═══ Texte ═══

Les 1012 haikai de Bashô – 210-215)

3 février 2012

°
(Nous allâmes de Yamato à Yamashiro, passant par la route d’Ômi à Mino. Après Imasu puis Yamanaka, je vis la vieille tombe de Tokiwa. Je me demandais ce qu’Arakida Moritake, d’Isa, voulait dire par l’expresssion de son poème « le vent d’automne ressemble au Seigneur Yoshitomo ». Ainsi composai-je :)

le coeur de Yoshitomo
ressemblait peut-être
au vent d’automne

(automne 1684)

NB : Yoshitomo (1096-1156) fut un gouverneur légendaire, cruel et assoiffé de sang, qui tua tous ceux qui se dressaient en travers de son pouvoir.

°
(Sur la tombe de Tomonaga dans la province de Mino)

enseveli dans la mousse
le lierre distrait
une prière bouddhiste

(automne 1684)

NB : Bashô donne une qualité humaine au lierre, le rendant « distrait ». L’idée intéressante est que, bien qu’il voie le lierre comme étant distrait, la juxtaposition des lignes peut donner l’idée que le lierre est une prière inoubliée. Il y a aussi l’idée que la tombe est ensevelie par trois éléments : la mousse, le lierre, et les prières

°
vents d’automne
dans les halliers et les champs
la barrière de Fuwa

ou :

vents d’automne
comme des halliers et des champs
la barrière indestructible

(automne 1684)

═══

> _Consignes_
**a.** Dites si chacune de ces affirmations est conforme au texte sur les haïkaï de Bashô, en citant à l'appui les mots décisifs du texte : (i) le premier poème est daté de l'automne 1684 ; (ii) la tombe de Tomonaga se trouve dans la province d'Ômi ; (iii) selon la note, la tombe est ensevelie par deux éléments.
**b.** Recopiez le texte sur les haïkaï de Bashô depuis « 3 février 2012 » jusqu'à « de son pouvoir. » inclus.
Les lignes suivantes proviennent d'une autre source.

═══ Données sources ═══

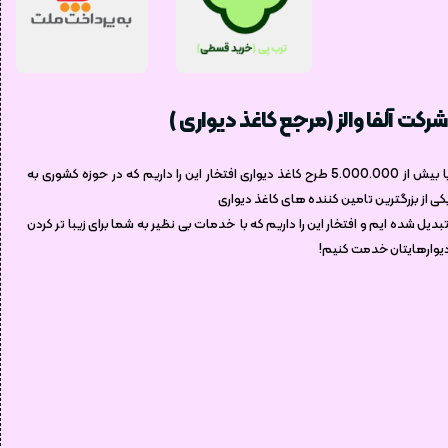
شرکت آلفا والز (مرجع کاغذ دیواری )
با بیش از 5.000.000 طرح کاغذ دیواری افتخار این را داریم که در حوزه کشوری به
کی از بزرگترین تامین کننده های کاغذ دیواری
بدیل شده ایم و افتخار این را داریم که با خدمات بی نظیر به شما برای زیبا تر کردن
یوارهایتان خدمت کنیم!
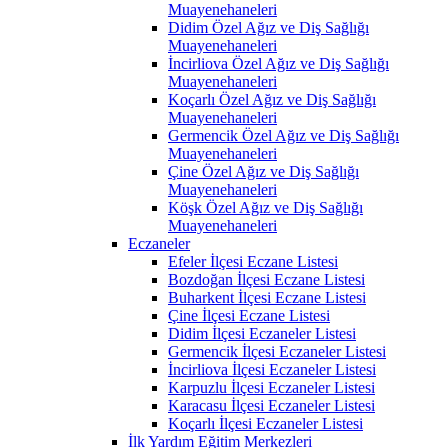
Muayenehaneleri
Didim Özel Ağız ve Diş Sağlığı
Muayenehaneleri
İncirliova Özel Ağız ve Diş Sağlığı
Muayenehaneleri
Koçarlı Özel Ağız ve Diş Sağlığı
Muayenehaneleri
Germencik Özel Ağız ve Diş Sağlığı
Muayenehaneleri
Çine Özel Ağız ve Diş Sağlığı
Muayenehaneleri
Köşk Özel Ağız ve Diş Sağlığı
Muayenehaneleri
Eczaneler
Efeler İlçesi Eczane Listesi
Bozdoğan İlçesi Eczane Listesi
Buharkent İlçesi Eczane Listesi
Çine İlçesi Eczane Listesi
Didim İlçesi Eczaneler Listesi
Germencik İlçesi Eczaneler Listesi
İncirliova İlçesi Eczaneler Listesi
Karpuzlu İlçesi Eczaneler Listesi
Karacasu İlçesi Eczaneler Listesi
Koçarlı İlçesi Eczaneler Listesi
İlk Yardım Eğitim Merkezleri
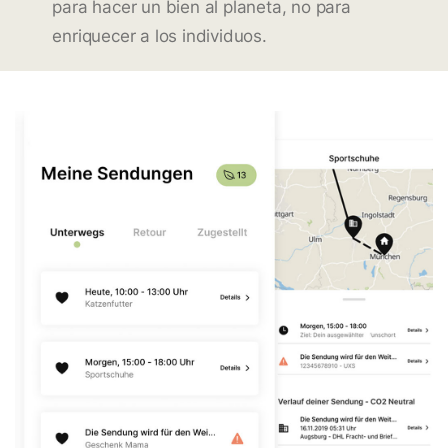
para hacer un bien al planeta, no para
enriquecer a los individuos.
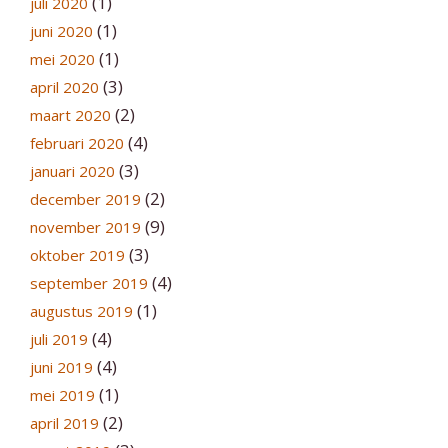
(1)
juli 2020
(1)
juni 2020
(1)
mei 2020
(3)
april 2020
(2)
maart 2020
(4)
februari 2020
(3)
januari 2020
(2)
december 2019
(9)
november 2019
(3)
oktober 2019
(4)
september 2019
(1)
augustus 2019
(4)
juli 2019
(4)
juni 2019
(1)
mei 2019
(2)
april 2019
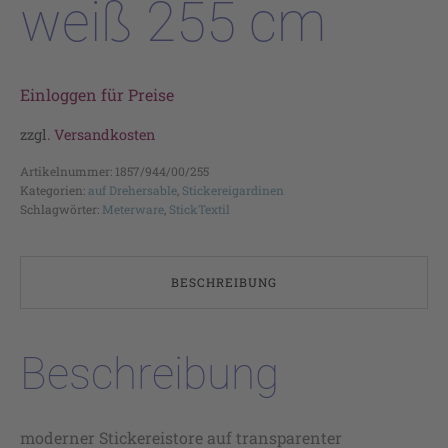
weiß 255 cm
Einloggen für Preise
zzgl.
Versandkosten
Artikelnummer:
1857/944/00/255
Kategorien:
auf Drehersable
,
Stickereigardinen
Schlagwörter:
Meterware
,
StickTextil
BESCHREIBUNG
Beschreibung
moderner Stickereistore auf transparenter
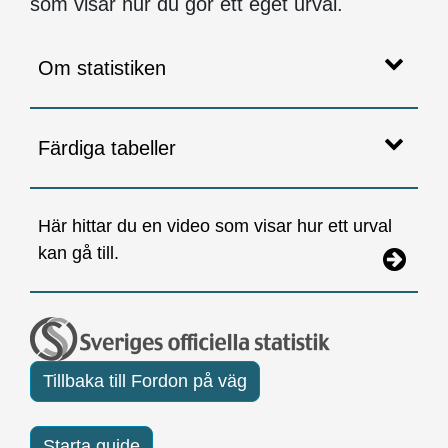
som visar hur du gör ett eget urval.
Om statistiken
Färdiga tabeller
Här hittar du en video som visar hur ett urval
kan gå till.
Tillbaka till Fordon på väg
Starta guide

═══

> _Corrigé_
**a.**
(i) Oui : « (automne 1684) ».
(ii) Non : « Sur la tombe de Tomonaga dans la province de Mino ».
(iii) Non : « la tombe est ensevelie par trois éléments ».

**b.**
3 février 2012

°
(Nous allâmes de Yamato à Yamashiro, passant par la route d’Ômi à Mino. Après Imasu puis Yamanaka, je vis la vieille tombe de Tokiwa. Je me demandais ce qu’Arakida Moritake, d’Isa, voulait dire par l’expresssion de son poème « le vent d’automne ressemble au Seigneur Yoshitomo ». Ainsi composai-je :)

le coeur de Yoshitomo
ressemblait peut-être
au vent d’automne

(automne 1684)

NB : Yoshitomo (1096-1156) fut un gouverneur légendaire, cruel et assoiffé de sang, qui tua tous ceux qui se dressaient en travers de son pouvoir.